That was the news the plantation owners didn’t want the merchandise to see. Had the students been alive in those days, it would have been them. Who could have imagined, he said, that a plantation which once held slaves as property would become the property of the descendant of slaves?

The next stop, Estate Adrian. There were remains of an old stone facade. A different kind of sugar mill, representing the birth of the industrial age on St. John. Attached to it was a great metal wheel, pipes and a large boiler, laying on its side.

Dr. Sprauve explains how the wheel — a giant gear — was imported in eight pieces from Europe and reassembled on St. John. The boiler produced steam, making the gear turn, powering a grinder to crush sugar cane.

It differed from the Susannaberg mill, where wind powered gears extracted juice from the cane, sent it downhill through a channel to the boiling house. When the wind didn’t blow it was up to a team of horses or cows, harnessed to a spoke that turned round and round all day.

“What you see here at Estate Adrian, and what you would see at Reef Bay, you would see the same equipment,” Sprauve explains. “If you look at the wheel, with the gears on it, you could imagine how this came up here in parts, much of it on the backs of beasts of burden and our folks.”

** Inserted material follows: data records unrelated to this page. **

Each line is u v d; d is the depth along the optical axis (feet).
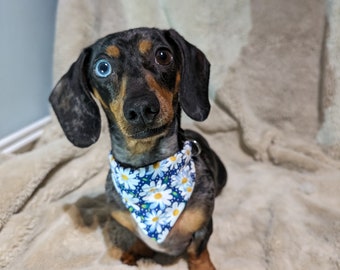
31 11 1.45
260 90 1.47
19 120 1.47
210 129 1.51
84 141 0.92
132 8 1.42
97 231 1.12
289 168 1.37
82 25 1.43
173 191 0.89
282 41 1.40
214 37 1.44
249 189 1.26
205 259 0.96
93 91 0.92
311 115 1.43
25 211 1.18
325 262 0.98
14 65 1.41
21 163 1.23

The students took notes, sometimes thrusting iPhones in the air towards the speaker. It was a good opportunity to add a colorful detail about how the operator kept a big axe by the side of the mill. The axe was there in case someone got a limb caught in the gears. There would be no time, he said, to stop the machine.

Next stop: Catherineberg sugar mill, a restoration by St. John residents, some by way of Tortola  and National Park maintenance men Reggie Callwood, Mario Benjamin and Mario Evans. “The three of them worked for the park at a particular time and from what they told us, around the entrance ways were coming apart and they were able to get permission to come up here on their own free time and do some patching,” Sprauve said.

The result of those efforts, he said, were there for visitors to see.

The Friday tour was half over, with many facts for students to gather. Only then did they make the drive towards Fortsberg and the long upward walk to see the remains of the Danish garrison. 

Over the years, through research, writing and presentations, the Fortsberg story grew richer in detail.

The rebels once called the Amina were traced back to the West Coast of Ghana. They came from a state known as the Akwamu Empire. Some were skilled guerrilla fighters and had waged war with Portuguese raiders back home, for years.

They also had a special dislike for the Danes.

From the book, the Rise of the Akwamu Empire, 1650-1710, historian Ivor Wilks said Dutch traders encountered the tribesmen along a stretch known as Africa’s Gold Coast.

The Dutch, the Danish and the English trading companies said the empire ruled from densely forested hills, all the way to the coastline. In ways, the topography was similar to where they landed on St. John.

Other accounts shared with the Akwamu Traditional Council told of slave ships bearing their ancestors attempted a mutiny while being taken towards Copenhagen in 1768.

Of all the things he said he learned about Fortsberg, Ola-Niy said he was impressed by the rebel’s resolve.

“Not about the history of St. John, but the history of our people, there are three things we find. Our people are determined to be free, not only to be free but to define their identity and to exercise their right to self-determination. They will be the master of their destiny,” he said.